The demonstrated architecture combines multifunctionality (multiple system emulation via label control) with parameter awareness (continuous inference across bifurcation parameters), extending RC’s applicability to scenarios where models must adapt to heterogeneous and continuously varying dynamical regimes from limited or non-overlapping training data.

Theoretical implications include:

  • The feasibility of building parameter- and system-modular RCs that generalize across bifurcation diagrams for diverse nonlinear systems.
  • Functional network results suggest that RCs can self-organize high-dimensional codes that are selective to fundamental differences in attractor class, supporting modularity in physical reservoir implementations.

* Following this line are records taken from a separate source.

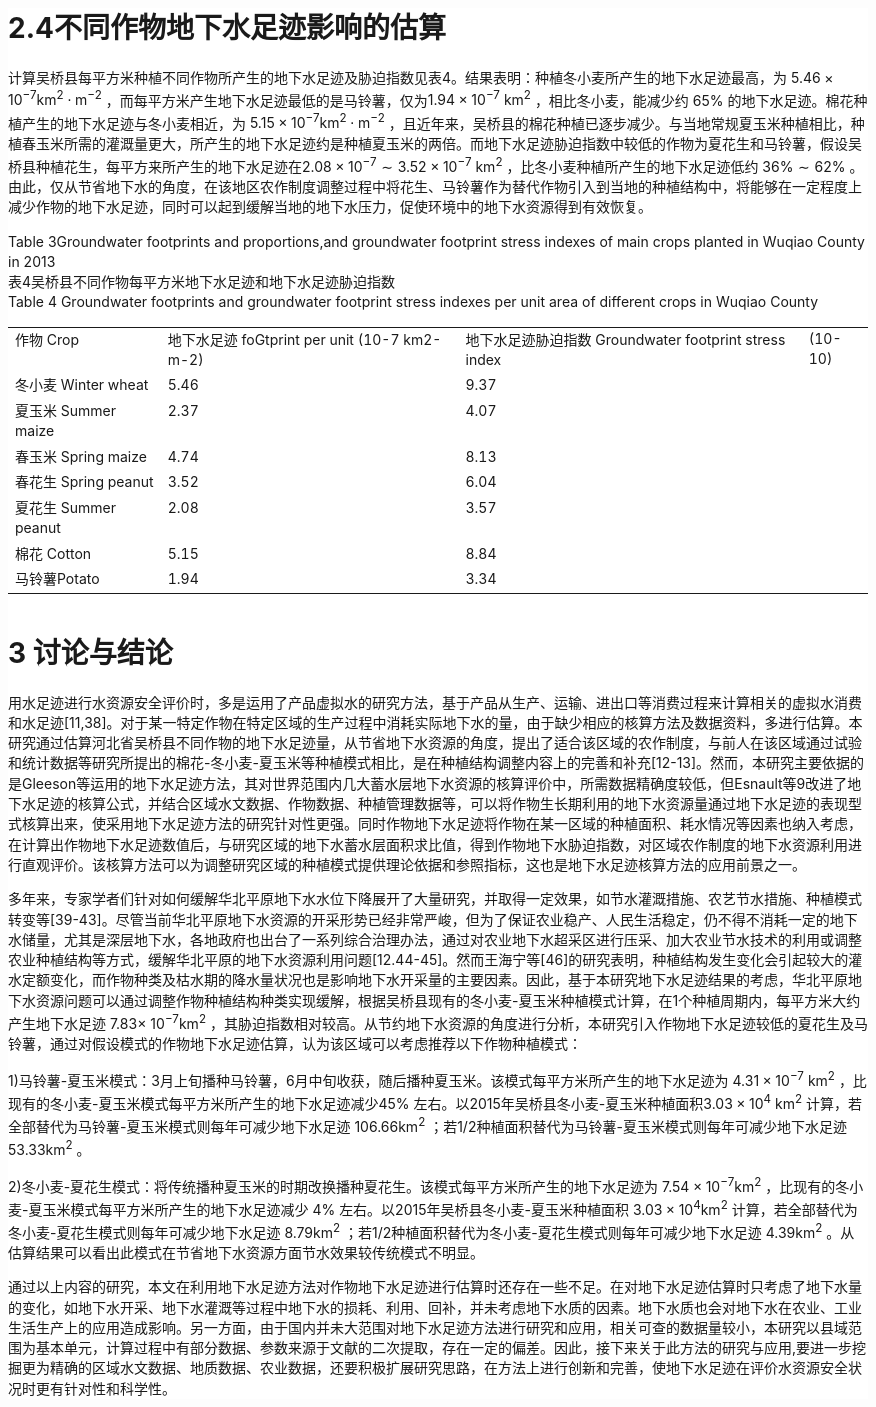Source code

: # 2.4不同作物地下水足迹影响的估算

计算吴桥县每平方米种植不同作物所产生的地下水足迹及胁迫指数见表4。结果表明：种植冬小麦所产生的地下水足迹最高，为 $5 . 4 6 { \times } 1 0 ^ { - 7 } { \mathrm { k m } } ^ { 2 } { \cdot } { \mathrm { m } } ^ { - 2 }$ ，而每平方米产生地下水足迹最低的是马铃薯，仅为$1 . 9 4 \times 1 0 ^ { - 7 } ~ \mathrm { k m } ^ { 2 }$ ，相比冬小麦，能减少约 $6 5 \%$ 的地下水足迹。棉花种植产生的地下水足迹与冬小麦相近，为 $5 . 1 5 { \times } 1 0 ^ { - 7 } { \mathrm { k m } } ^ { 2 } { \cdot } { \mathrm { m } } ^ { - 2 }$ ，且近年来，吴桥县的棉花种植已逐步减少。与当地常规夏玉米种植相比，种植春玉米所需的灌溉量更大，所产生的地下水足迹约是种植夏玉米的两倍。而地下水足迹胁迫指数中较低的作物为夏花生和马铃薯，假设吴桥县种植花生，每平方来所产生的地下水足迹在$2 . 0 8 \times 1 0 ^ { - 7 } { \sim } 3 . 5 2 { \times } 1 0 ^ { - 7 } \ \mathrm { k m } ^ { 2 }$ ，比冬小麦种植所产生的地下水足迹低约 $3 6 \% { \sim } 6 2 \%$ 。由此，仅从节省地下水的角度，在该地区农作制度调整过程中将花生、马铃薯作为替代作物引入到当地的种植结构中，将能够在一定程度上减少作物的地下水足迹，同时可以起到缓解当地的地下水压力，促使环境中的地下水资源得到有效恢复。

Table 3Groundwater footprints and proportions,and groundwater footprint stress indexes of main crops planted in Wuqiao County in 2013   
表4吴桥县不同作物每平方米地下水足迹和地下水足迹胁迫指数  
Table 4 Groundwater footprints and groundwater footprint stress indexes per unit area of different crops in Wuqiao County   

<html><body><table><tr><td rowspan="2">作物 Crop</td><td rowspan="2">地下水足迹 foGtprint per unit (10-7 km2-m-2)</td><td rowspan="2">地下水足迹胁迫指数 Groundwater footprint stress index</td></tr><tr><td>(10-10)</td></tr><tr><td>冬小麦 Winter wheat</td><td>5.46</td><td>9.37</td></tr><tr><td>夏玉米 Summer maize</td><td>2.37</td><td>4.07</td></tr><tr><td>春玉米 Spring maize</td><td>4.74</td><td>8.13</td></tr><tr><td>春花生 Spring peanut</td><td>3.52</td><td>6.04</td></tr><tr><td>夏花生 Summer peanut</td><td>2.08</td><td>3.57</td></tr><tr><td>棉花 Cotton</td><td>5.15</td><td>8.84</td></tr><tr><td>马铃薯Potato</td><td>1.94</td><td>3.34</td></tr></table></body></html>

# 3 讨论与结论

用水足迹进行水资源安全评价时，多是运用了产品虚拟水的研究方法，基于产品从生产、运输、进出口等消费过程来计算相关的虚拟水消费和水足迹[11,38]。对于某一特定作物在特定区域的生产过程中消耗实际地下水的量，由于缺少相应的核算方法及数据资料，多进行估算。本研究通过估算河北省吴桥县不同作物的地下水足迹量，从节省地下水资源的角度，提出了适合该区域的农作制度，与前人在该区域通过试验和统计数据等研究所提出的棉花-冬小麦-夏玉米等种植模式相比，是在种植结构调整内容上的完善和补充[12-13]。然而，本研究主要依据的是Gleeson等运用的地下水足迹方法，其对世界范围内几大蓄水层地下水资源的核算评价中，所需数据精确度较低，但Esnault等9改进了地下水足迹的核算公式，并结合区域水文数据、作物数据、种植管理数据等，可以将作物生长期利用的地下水资源量通过地下水足迹的表现型式核算出来，使采用地下水足迹方法的研究针对性更强。同时作物地下水足迹将作物在某一区域的种植面积、耗水情况等因素也纳入考虑，在计算出作物地下水足迹数值后，与研究区域的地下水蓄水层面积求比值，得到作物地下水胁迫指数，对区域农作制度的地下水资源利用进行直观评价。该核算方法可以为调整研究区域的种植模式提供理论依据和参照指标，这也是地下水足迹核算方法的应用前景之一。

多年来，专家学者们针对如何缓解华北平原地下水水位下降展开了大量研究，并取得一定效果，如节水灌溉措施、农艺节水措施、种植模式转变等[39-43]。尽管当前华北平原地下水资源的开采形势已经非常严峻，但为了保证农业稳产、人民生活稳定，仍不得不消耗一定的地下水储量，尤其是深层地下水，各地政府也出台了一系列综合治理办法，通过对农业地下水超采区进行压采、加大农业节水技术的利用或调整农业种植结构等方式，缓解华北平原的地下水资源利用问题[12.44-45]。然而王海宁等[46]的研究表明，种植结构发生变化会引起较大的灌水定额变化，而作物种类及枯水期的降水量状况也是影响地下水开采量的主要因素。因此，基于本研究地下水足迹结果的考虑，华北平原地下水资源问题可以通过调整作物种植结构种类实现缓解，根据吴桥县现有的冬小麦-夏玉米种植模式计算，在1个种植周期内，每平方米大约产生地下水足迹 $7 . 8 3 \times$ $1 0 ^ { - 7 } \mathrm { k m } ^ { 2 }$ ，其胁迫指数相对较高。从节约地下水资源的角度进行分析，本研究引入作物地下水足迹较低的夏花生及马铃薯，通过对假设模式的作物地下水足迹估算，认为该区域可以考虑推荐以下作物种植模式：

1)马铃薯-夏玉米模式：3月上旬播种马铃薯，6月中旬收获，随后播种夏玉米。该模式每平方米所产生的地下水足迹为 $4 . 3 1 \times 1 0 ^ { - 7 } \ { \mathrm { k m } } ^ { 2 }$ ，比现有的冬小麦-夏玉米模式每平方米所产生的地下水足迹减少$45 \%$ 左右。以2015年吴桥县冬小麦-夏玉米种植面积$3 . 0 3 \times 1 0 ^ { 4 } ~ \mathrm { k m } ^ { 2 }$ 计算，若全部替代为马铃薯-夏玉米模式则每年可减少地下水足迹 $1 0 6 . 6 6 \mathrm { k m } ^ { 2 }$ ；若1/2种植面积替代为马铃薯-夏玉米模式则每年可减少地下水足迹 $5 3 . 3 3 \mathrm { k m } ^ { 2 }$ 。

2)冬小麦-夏花生模式：将传统播种夏玉米的时期改换播种夏花生。该模式每平方米所产生的地下水足迹为 $7 . 5 4 \times 1 0 ^ { - 7 } { \mathrm { k m } } ^ { 2 }$ ，比现有的冬小麦-夏玉米模式每平方米所产生的地下水足迹减少 $4 \%$ 左右。以2015年吴桥县冬小麦-夏玉米种植面积 $3 . 0 3 \times 1 0 ^ { 4 } \mathrm { k m } ^ { 2 }$ 计算，若全部替代为冬小麦-夏花生模式则每年可减少地下水足迹 $8 . 7 9 \mathrm { k m } ^ { 2 }$ ；若1/2种植面积替代为冬小麦-夏花生模式则每年可减少地下水足迹 $4 . 3 9 \mathrm { k m } ^ { 2 }$ 。从估算结果可以看出此模式在节省地下水资源方面节水效果较传统模式不明显。

通过以上内容的研究，本文在利用地下水足迹方法对作物地下水足迹进行估算时还存在一些不足。在对地下水足迹估算时只考虑了地下水量的变化，如地下水开采、地下水灌溉等过程中地下水的损耗、利用、回补，并未考虑地下水质的因素。地下水质也会对地下水在农业、工业生活生产上的应用造成影响。另一方面，由于国内并未大范围对地下水足迹方法进行研究和应用，相关可查的数据量较小，本研究以县域范围为基本单元，计算过程中有部分数据、参数来源于文献的二次提取，存在一定的偏差。因此，接下来关于此方法的研究与应用,要进一步挖掘更为精确的区域水文数据、地质数据、农业数据，还要积极扩展研究思路，在方法上进行创新和完善，使地下水足迹在评价水资源安全状况时更有针对性和科学性。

Practical implications span the compact deployment of RC-based digital twins for multi-regime physical systems, adaptive control across heterogeneous devices, and efficient bifurcation diagnosis using limited experimental sampling.

However, several open problems remain:

  • The scheme’s scalability to more than two systems is analytically unexplored; degradation trends with increasing system diversity require quantification.
  • Extension to systems with differing state-space dimensions is nontrivial and may necessitate advanced padding or embedding strategies.
  • Quantitative evaluation of reconstructed bifurcation diagram fidelity and systematic analysis of functional network modulation by parameter control are open research questions.

Conclusion

The dual-channel reservoir computing framework enables reliable and accurate inference of bifurcation diagrams for multiple distinct chaotic systems using a single recurrent architecture. By integrating system-label and parameter-control channels, it fuses the strengths of MFRC and PARC, achieving both robust multifunctional retrieval and continuous parameter generalization. Theoretical and experimental validation support its potential for parsimonious yet high-capacity nonlinear dynamical inference. These results open new avenues for modular, adaptive RC-based architectures capable of supporting complex real-time inference in hybrid and uncertain dynamical environments.